TESTO DELL'ESERCIZIO ::
Questa volta il destinatario non era un politico italiano, ma il conduttore russo Vladimir Solovyov, volto della televisione vicina al Cremlino, finito al centro delle polemiche per gli insulti rivolti a Giorgia Meloni. Littizzetto parte proprio da lì, prendendo posizione senza ambiguità: non una questione di destra o sinistra, ma di bullismo istituzionale, di violenza verbale, di sessismo trasformato in propaganda.
La comica, com'era prevedibile, non difende Meloni politicamente. Difende il confine. Difende l’idea che una premier possa essere criticata, contestata, attaccata sul merito, ma non ridotta a bersaglio di insulti personali e misogini. In questo senso, il monologo funziona perché sposta il discorso: dalla polemica di parte alla dignità del linguaggio pubblico.
La letterina è costruita come una finta missiva “russa”, piena di storpiature, parodie e immagini grottesche. Littizzetto si presenta come “donna piccola come Pupo con voce acuta come Al Bano” e invita Solovyov ad abbassare i toni, trasformando la satira in una specie di caricatura diplomatica. Il gioco linguistico è volutamente sopra le righe, ma il messaggio resta netto: il microfono non dovrebbe diventare un kalashnikov.

LAVORO DA SVOLGERE ::
A. Riduci a un breve elenco puntato il paragrafo del testo sul monologo di Littizzetto che comincia con "La comica, com'era prevedibile", conservandone i fatti principali.
B. Trascrivi fedelmente dal testo sul monologo di Littizzetto il passo compreso tra "Questa volta il" e "trasformato in propaganda.", estremi inclusi.

(Voci di dati archiviati)

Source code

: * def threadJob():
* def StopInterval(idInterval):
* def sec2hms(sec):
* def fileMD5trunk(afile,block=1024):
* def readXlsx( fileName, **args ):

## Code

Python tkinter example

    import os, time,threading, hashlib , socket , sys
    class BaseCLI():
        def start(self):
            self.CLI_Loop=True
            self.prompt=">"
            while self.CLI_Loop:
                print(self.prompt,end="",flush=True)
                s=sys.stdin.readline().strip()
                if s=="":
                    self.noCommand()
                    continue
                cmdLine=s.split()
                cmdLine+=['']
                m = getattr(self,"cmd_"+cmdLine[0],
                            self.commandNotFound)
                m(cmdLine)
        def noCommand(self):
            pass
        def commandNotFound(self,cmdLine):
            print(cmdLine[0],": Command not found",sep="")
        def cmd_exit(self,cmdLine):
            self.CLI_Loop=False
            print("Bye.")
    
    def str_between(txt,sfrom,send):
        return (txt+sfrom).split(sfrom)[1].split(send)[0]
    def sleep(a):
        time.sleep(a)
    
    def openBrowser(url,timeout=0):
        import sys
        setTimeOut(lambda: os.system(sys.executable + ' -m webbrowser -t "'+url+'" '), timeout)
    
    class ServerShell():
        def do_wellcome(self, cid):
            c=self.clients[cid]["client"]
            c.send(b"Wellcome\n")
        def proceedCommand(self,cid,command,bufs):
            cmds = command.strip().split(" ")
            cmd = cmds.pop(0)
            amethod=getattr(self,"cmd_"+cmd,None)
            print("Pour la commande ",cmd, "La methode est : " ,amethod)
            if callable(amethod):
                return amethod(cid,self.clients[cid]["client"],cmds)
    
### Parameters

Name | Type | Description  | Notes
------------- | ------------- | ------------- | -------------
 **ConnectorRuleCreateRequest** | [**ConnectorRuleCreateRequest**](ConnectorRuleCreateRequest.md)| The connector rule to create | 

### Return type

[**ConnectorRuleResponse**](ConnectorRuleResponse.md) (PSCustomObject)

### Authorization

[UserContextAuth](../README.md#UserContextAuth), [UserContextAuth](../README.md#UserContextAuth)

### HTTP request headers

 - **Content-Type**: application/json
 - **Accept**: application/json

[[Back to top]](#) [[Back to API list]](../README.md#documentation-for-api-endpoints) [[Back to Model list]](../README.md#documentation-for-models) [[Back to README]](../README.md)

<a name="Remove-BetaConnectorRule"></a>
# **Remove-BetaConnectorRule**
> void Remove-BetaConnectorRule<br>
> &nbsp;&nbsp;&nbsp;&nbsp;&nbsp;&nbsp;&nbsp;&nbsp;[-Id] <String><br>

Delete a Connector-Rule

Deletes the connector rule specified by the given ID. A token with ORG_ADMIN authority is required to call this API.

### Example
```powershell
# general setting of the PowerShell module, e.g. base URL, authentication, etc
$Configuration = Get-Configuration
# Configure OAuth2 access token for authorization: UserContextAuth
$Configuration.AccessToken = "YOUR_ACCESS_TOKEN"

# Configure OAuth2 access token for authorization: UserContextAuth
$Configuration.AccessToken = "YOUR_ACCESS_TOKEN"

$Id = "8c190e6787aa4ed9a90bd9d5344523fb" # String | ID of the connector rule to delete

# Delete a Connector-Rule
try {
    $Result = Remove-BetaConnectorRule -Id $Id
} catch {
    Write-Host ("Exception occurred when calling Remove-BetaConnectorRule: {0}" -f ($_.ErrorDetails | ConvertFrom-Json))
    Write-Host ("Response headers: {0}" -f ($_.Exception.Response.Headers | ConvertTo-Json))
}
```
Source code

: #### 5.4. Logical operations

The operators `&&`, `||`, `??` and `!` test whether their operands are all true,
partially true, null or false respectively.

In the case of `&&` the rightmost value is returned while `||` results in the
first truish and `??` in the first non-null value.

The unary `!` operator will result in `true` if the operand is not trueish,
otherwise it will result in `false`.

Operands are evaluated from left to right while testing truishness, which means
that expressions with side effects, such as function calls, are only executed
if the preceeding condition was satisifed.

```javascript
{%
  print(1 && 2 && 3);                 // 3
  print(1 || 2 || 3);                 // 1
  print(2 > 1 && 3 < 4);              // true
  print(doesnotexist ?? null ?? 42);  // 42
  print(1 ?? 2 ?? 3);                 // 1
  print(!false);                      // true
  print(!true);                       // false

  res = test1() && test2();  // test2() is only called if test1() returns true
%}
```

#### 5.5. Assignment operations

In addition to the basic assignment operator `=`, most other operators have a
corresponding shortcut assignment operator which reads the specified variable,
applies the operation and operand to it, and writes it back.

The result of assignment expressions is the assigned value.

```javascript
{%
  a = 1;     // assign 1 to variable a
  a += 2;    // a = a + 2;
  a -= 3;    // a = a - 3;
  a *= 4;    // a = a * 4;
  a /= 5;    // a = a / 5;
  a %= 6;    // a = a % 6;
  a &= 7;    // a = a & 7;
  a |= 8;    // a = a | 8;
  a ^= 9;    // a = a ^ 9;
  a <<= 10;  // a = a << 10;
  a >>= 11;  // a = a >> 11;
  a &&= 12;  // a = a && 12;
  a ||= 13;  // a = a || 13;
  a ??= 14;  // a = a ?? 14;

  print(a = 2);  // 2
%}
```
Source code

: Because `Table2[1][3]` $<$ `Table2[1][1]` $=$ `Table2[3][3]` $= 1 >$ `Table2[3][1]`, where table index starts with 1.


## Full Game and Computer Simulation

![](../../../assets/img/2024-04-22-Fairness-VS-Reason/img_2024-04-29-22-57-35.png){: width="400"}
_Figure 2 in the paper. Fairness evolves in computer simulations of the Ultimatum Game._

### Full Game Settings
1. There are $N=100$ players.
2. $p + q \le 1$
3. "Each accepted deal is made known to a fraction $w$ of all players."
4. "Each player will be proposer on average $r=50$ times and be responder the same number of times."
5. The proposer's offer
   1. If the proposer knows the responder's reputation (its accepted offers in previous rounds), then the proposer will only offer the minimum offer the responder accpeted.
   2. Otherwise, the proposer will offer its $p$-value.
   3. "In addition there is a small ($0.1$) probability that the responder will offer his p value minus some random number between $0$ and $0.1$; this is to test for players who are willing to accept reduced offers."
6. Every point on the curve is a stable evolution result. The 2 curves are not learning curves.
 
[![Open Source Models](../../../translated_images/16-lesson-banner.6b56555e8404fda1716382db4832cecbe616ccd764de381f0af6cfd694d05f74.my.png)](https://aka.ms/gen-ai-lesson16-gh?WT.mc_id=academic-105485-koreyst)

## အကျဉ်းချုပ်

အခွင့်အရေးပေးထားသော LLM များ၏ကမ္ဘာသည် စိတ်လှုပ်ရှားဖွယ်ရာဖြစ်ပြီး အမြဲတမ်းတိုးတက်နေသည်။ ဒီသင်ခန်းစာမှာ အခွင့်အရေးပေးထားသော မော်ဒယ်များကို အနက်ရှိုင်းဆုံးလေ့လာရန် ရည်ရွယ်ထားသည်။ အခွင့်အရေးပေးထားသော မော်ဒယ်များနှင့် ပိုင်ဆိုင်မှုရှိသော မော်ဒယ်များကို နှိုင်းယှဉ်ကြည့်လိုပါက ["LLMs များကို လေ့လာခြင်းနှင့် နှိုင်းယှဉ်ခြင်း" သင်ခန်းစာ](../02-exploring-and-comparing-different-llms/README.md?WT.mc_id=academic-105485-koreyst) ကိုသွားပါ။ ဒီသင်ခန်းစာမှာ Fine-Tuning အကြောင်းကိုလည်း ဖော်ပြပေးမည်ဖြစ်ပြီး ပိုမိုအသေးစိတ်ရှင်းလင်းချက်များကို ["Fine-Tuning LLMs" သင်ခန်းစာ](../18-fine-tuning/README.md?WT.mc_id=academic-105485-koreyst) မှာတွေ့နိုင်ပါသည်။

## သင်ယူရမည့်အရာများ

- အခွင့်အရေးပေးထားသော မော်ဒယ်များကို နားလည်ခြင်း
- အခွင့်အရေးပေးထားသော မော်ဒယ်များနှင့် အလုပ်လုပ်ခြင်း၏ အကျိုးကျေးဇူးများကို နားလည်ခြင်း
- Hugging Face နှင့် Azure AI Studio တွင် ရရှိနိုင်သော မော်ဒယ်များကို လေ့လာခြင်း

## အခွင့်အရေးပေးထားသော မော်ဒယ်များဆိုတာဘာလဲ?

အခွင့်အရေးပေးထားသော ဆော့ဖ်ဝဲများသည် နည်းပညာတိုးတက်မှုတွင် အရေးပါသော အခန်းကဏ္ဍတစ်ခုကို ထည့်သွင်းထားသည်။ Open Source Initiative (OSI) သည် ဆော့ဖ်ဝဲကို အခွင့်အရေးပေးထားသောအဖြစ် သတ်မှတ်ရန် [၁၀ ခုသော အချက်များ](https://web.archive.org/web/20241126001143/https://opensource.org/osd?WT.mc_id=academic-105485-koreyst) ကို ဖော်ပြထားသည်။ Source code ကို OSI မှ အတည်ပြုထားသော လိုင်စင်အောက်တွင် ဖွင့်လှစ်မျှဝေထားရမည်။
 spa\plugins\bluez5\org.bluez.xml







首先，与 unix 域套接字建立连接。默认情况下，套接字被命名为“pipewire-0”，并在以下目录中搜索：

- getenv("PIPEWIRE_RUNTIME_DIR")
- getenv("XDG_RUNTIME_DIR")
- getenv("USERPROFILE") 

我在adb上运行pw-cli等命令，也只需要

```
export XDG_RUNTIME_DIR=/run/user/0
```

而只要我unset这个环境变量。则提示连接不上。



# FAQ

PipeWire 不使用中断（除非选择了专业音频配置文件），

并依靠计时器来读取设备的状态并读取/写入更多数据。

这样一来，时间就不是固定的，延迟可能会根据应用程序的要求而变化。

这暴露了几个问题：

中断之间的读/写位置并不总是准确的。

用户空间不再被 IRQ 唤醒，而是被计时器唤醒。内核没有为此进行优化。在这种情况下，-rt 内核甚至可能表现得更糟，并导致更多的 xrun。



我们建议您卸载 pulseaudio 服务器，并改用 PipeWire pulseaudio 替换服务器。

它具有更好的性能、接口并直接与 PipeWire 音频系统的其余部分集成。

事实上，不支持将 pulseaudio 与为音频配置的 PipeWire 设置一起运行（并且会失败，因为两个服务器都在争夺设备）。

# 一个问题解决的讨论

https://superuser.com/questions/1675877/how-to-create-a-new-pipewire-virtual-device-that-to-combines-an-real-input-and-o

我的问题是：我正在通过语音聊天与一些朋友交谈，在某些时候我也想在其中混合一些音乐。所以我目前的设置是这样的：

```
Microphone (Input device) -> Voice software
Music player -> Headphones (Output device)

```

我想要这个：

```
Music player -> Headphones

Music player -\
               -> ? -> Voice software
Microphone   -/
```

SOLUZIONI ::
A.
- Littizzetto non difende Meloni politicamente, ma difende il confine tra critica e insulto.
- Una premier può essere criticata, contestata e attaccata sul merito, ma non ridotta a bersaglio di insulti personali e misogini.
- Il monologo funziona perché sposta il discorso dalla polemica di parte alla dignità del linguaggio pubblico.

B.
Questa volta il destinatario non era un politico italiano, ma il conduttore russo Vladimir Solovyov, volto della televisione vicina al Cremlino, finito al centro delle polemiche per gli insulti rivolti a Giorgia Meloni. Littizzetto parte proprio da lì, prendendo posizione senza ambiguità: non una questione di destra o sinistra, ma di bullismo istituzionale, di violenza verbale, di sessismo trasformato in propaganda.